ROBERT WILLIAMS, PLAINTIFF,
v.
LIEUTENANT WESTERMAN, ET AL., DEFENDANTS.



The opinion of the court was delivered by: Reagan, District Judge

MEMORANDUM AND ORDER

Plaintiff, an inmate at the Menard Correctional Center, brings this action for deprivations of his constitutional rights pursuant to 42 U.S.C. § 1983. This case is now before the Court for a preliminary review of the complaint pursuant to 28 U.S.C. § 1915A, which provides:

(a) Screening.-- The court shall review, before docketing, if feasible or, in any event, as soon as practicable after docketing, a complaint in a civil action in which a prisoner seeks redress from a governmental entity or officer or employee of a governmental entity.

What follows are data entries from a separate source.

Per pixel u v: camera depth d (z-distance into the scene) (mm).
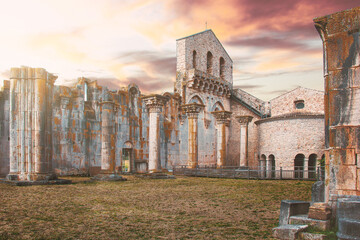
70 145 28938
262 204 12164
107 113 23781
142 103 36656
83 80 31047
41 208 10844
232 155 50219
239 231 7926
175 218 9484
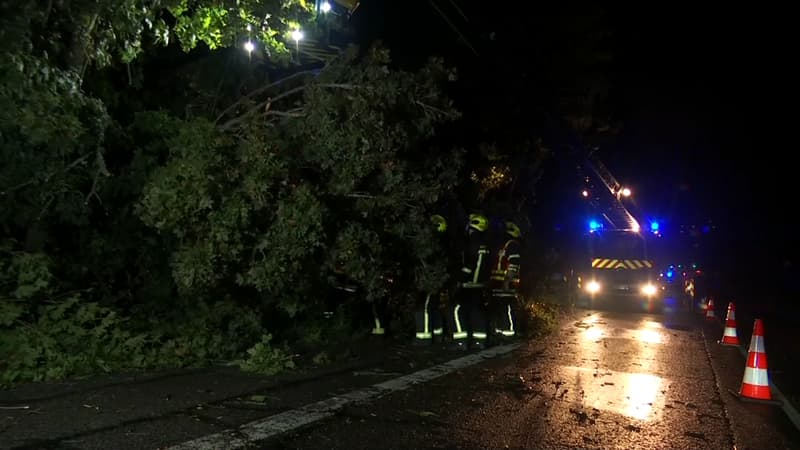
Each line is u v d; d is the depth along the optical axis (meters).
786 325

(b) Grounds for Dismissal.-- On review, the court shall identify cognizable claims or dismiss the complaint, or any portion of the complaint, if the complaint--

(1) is frivolous, malicious, or fails to state a claim on which relief may be granted; or

(2) seeks monetary relief from a defendant who is immune from such relief.

28 U.S.C. § 1915A. An action or claim is frivolous if "it lacks an arguable basis either in law or in fact." Neitzke v. Williams, 490 U.S. 319, 325 (1989). An action fails to state a claim upon which relief can be granted if it does not plead "enough facts to state a claim to relief that is plausible on its face." Bell Atlantic Corp. v. Twombly, 127 S.Ct. 1955, 1974 (2007). A complaint is plausible on its face "when the plaintiff pleads factual content that allows the court to draw the reasonable inference that the defendant is liable for the misconduct alleged." Ashcroft v. Iqbal, 556 U.S. ___, 2009 WL 1361536, *13 (May 18, 2009). Upon careful review of the complaint and the supporting exhibits, the Court finds it appropriate to exercise its authority under § 1915A; portions of this action are thus subject to summary dismissal.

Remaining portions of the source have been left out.